Data visualization images:
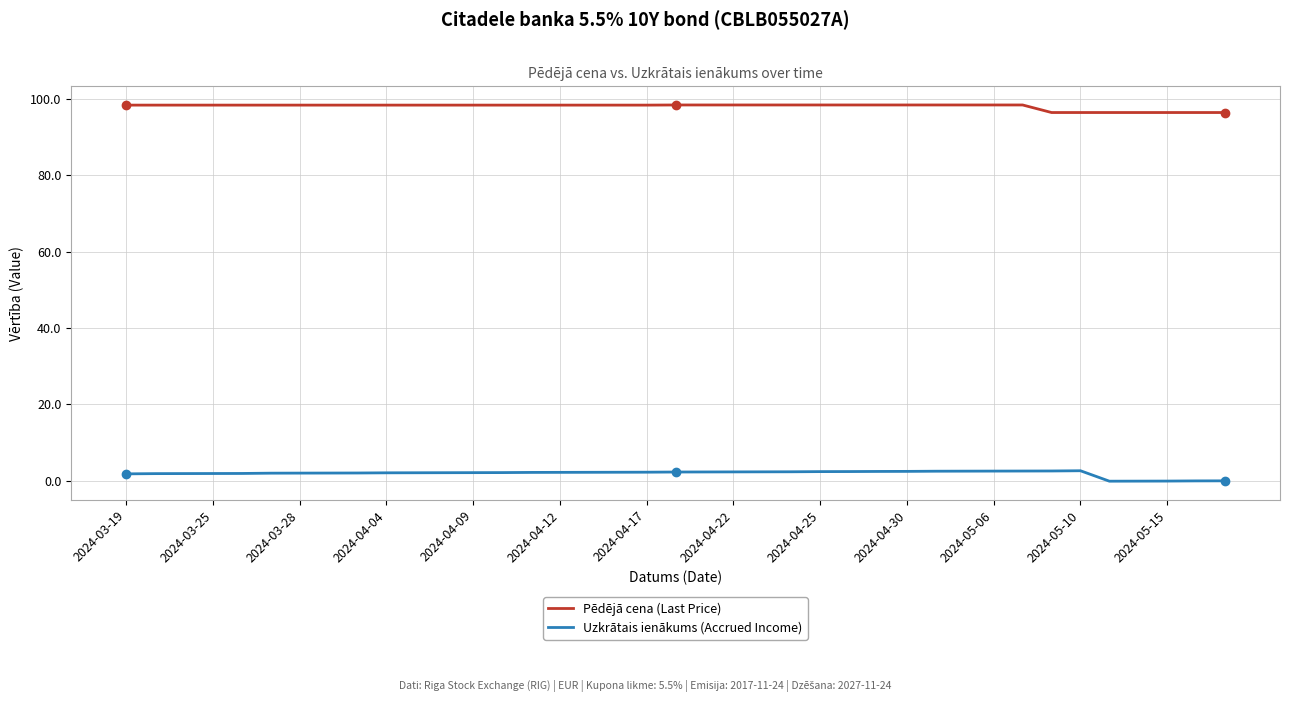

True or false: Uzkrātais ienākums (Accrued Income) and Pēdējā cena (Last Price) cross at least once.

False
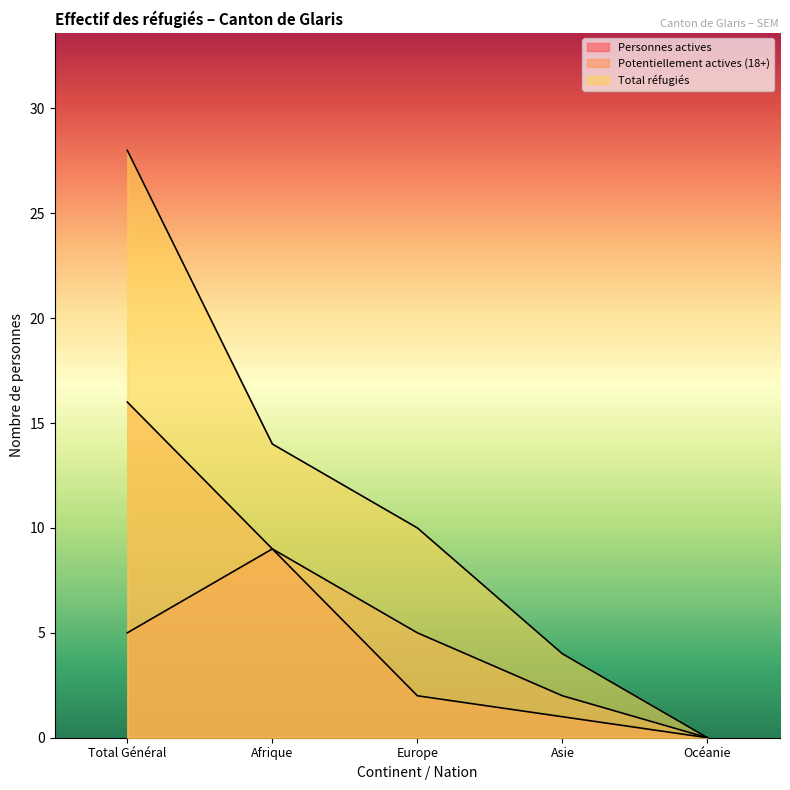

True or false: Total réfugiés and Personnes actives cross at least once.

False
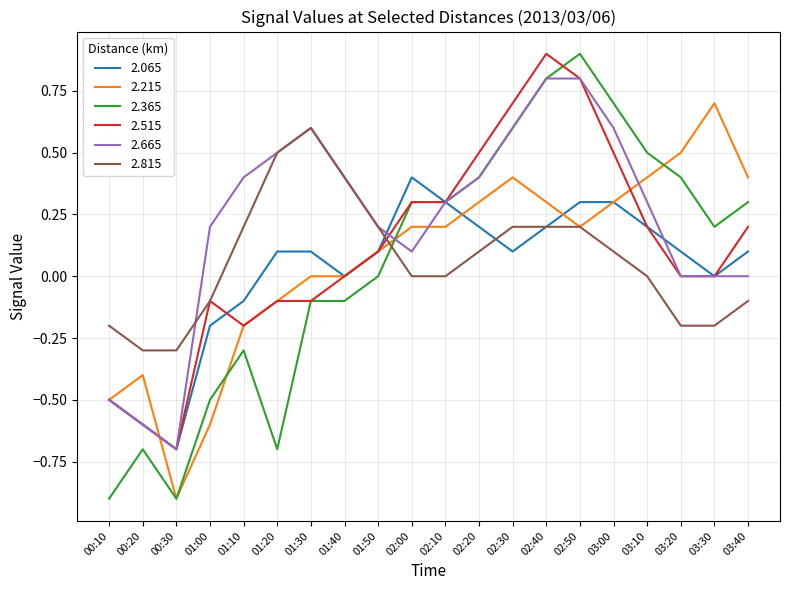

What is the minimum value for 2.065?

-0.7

ABOUT THIS EXERCISE:
Return all the lines of the material above word for word, leaving out the pictures.

EXERCISE ANSWER:
True or false: Uzkrātais ienākums (Accrued Income) and Pēdējā cena (Last Price) cross at least once.

False

True or false: Total réfugiés and Personnes actives cross at least once.

False

What is the minimum value for 2.065?

-0.7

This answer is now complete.